FCC Notice of Inquiry on Broadband Reclassification
Let the games begin and ex parte filings flow! The FCC formally opened its proceedings yesterday on the classification of broadband Internet. The agency released a 64 page, footnote-chocked Notice of Inquiry, Framework for Broadband Internet Service, to set this round in motion.
The document nicely explains the recent history that led to the agency’s third-way approach and the policy considerations at stake (universal service, privacy, public safety). I reviewed parts of this thing, especially the section covering recent legal history, and it all stands as a sobering reminder of how the FCC (under Chairman Powell) went completely off-course in 2002.
In the FCC’s 2002 Declaratory Ruling that cable modem was an information service, it called broadband cable a “single, integrated service that enables the subscriber to utilize Internet access service,” and that telecommunications component (the transmission part) was “not . . . separable from the data processing capabilities of the service.”

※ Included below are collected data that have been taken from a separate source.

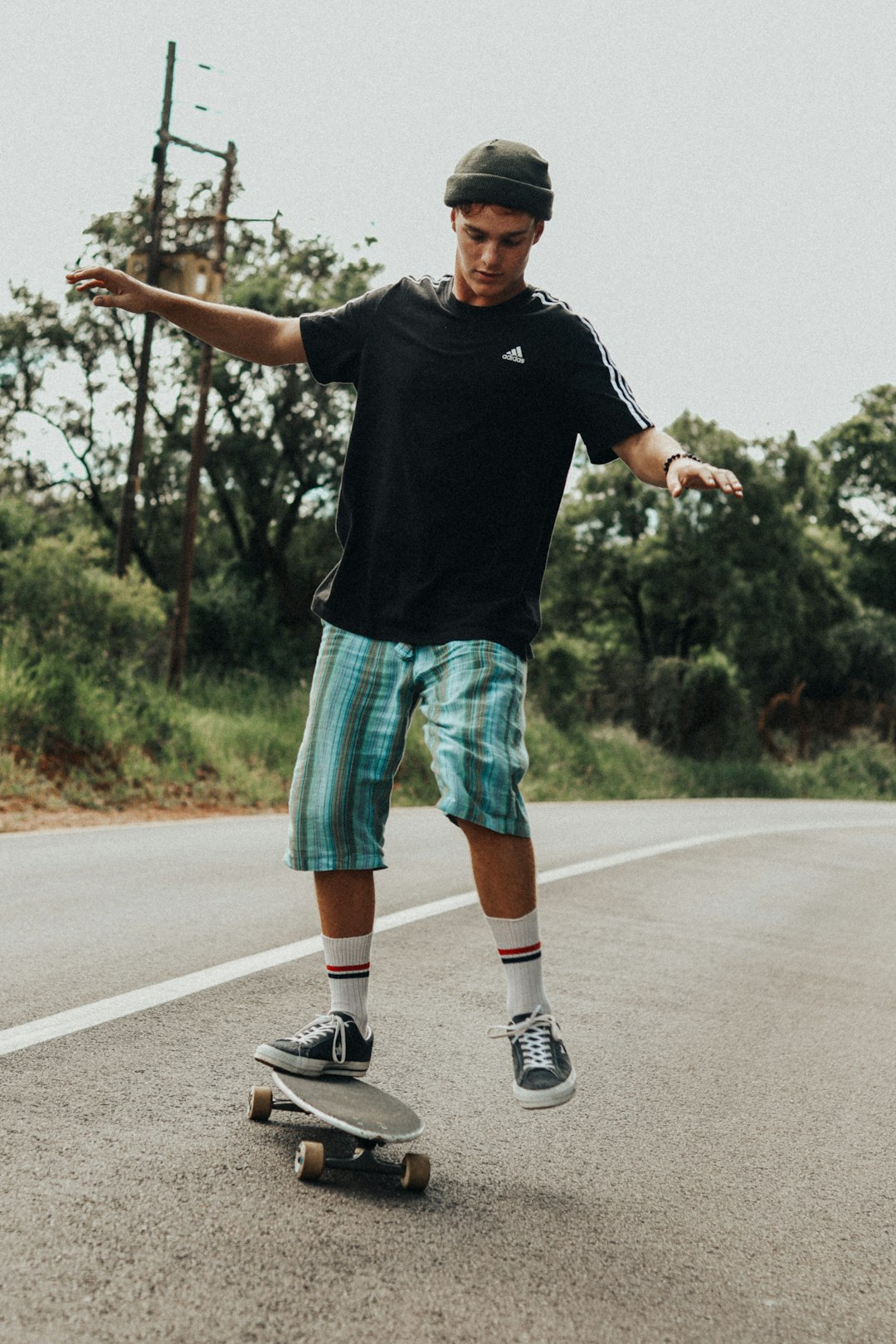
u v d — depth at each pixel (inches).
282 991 176.1
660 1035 175.2
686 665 1298.0
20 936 204.5
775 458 1379.2
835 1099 151.0
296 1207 99.2
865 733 1621.6
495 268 107.5
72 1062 134.6
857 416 2433.6
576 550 1405.0
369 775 114.0
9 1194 96.9
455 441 110.7
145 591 628.7
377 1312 83.0
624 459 110.8
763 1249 102.3
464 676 109.5
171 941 208.4
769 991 211.8
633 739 1202.0
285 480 1097.4
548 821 549.6
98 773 516.7
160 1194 99.1
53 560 612.1
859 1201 116.6
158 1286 83.5
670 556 1349.7
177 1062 137.6
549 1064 107.7
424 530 111.9
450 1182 109.9
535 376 110.0
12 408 1119.0
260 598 1078.4
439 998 183.6
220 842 366.3
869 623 1752.0
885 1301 94.3
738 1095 148.9
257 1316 80.7
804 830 612.4
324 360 117.9
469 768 107.4
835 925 299.4
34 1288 81.9
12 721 504.7
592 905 297.0
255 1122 119.3
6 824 406.0
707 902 320.8
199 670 938.7
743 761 1301.7
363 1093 111.4
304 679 1003.3
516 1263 93.5
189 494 756.6
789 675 1627.7
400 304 114.9
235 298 1040.8
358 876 114.5
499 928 109.9
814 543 1469.0
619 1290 90.9
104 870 291.6
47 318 1099.3
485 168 105.6
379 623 114.1
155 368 1099.9
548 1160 119.5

Even in 2002 that clearly wasn’t the case. At the time, I (along with lots of others) was using email services and web applications not directly tied to my ISP and viewed a cable modem as purely a connection to non-ISP riches on the Web. Some at the FCC never quite grasped the Internet: they wanted it to be the old phone system with a few more applications.
It’s nice to see that under more enlightened rule the FCC has discovered (paragraph 56 of the NOI) “some users now rely on free e-mail services provided by companies such as Yahoo and Microsoft.” Yup, just a few, and I guess Google gmail is chopped liver?

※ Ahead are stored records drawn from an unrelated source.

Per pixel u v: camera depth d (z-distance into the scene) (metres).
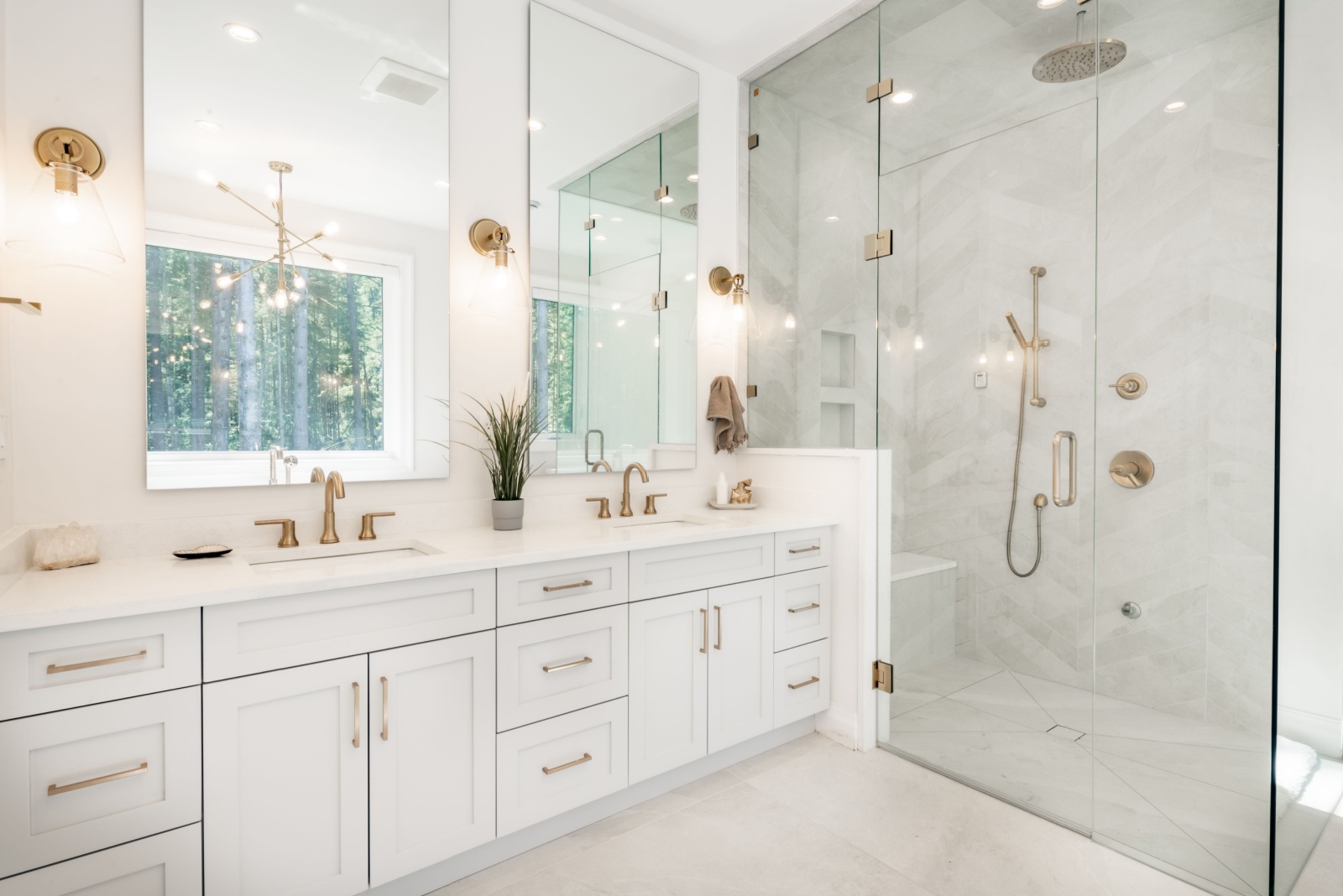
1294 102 1.65
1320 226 1.73
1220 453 1.74
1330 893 1.64
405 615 1.55
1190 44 1.84
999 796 2.13
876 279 2.53
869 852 1.84
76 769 1.19
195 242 1.78
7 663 1.12
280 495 1.91
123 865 1.23
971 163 2.26
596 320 2.57
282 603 1.39
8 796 1.13
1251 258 1.71
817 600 2.54
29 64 1.58
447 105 2.19
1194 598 1.77
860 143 2.59
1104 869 1.77
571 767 1.84
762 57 2.88
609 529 2.26
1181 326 1.82
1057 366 2.06
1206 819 1.72
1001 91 2.19
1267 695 1.64
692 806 2.07
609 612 1.92
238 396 1.84
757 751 2.44
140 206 1.71
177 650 1.28
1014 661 2.13
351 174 2.02
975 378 2.25
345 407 2.01
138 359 1.71
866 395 2.55
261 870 1.37
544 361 2.43
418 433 2.14
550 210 2.45
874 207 2.54
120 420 1.69
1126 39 1.95
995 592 2.18
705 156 2.94
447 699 1.62
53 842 1.16
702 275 2.93
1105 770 1.91
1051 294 2.08
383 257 2.08
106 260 1.67
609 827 1.96
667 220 2.80
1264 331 1.67
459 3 2.24
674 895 1.66
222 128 1.82
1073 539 2.02
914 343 2.41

I’ve embedded the complete report below. Some highlights:
The background section, starting on page 5, take you on a fun filled tour through the relevant court cases, culminating in Brand X.

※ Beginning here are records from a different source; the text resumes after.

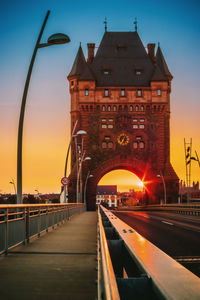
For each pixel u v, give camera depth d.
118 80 95.50
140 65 98.12
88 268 9.34
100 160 91.88
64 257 11.08
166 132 94.62
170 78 98.75
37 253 11.84
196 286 1.78
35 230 16.47
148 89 93.75
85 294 6.76
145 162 91.62
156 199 90.38
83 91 93.12
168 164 92.06
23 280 7.94
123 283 2.24
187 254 13.19
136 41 102.50
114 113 93.12
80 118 95.00
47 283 7.65
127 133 92.44
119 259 4.40
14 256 11.20
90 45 104.88
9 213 11.99
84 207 74.75
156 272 2.14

And on page 9, they’ve excerpted from Scalia’s memorable Brand X dissent, wherein he scolds the FCC for its wacky understanding of the Communications Act, and reminds them to use a bit of common sense: ” the telecommunications component of cable- modem service retains such ample independent identity that it must be regarded as being on offer— especially when seen from the perspective of the consumer or end user.”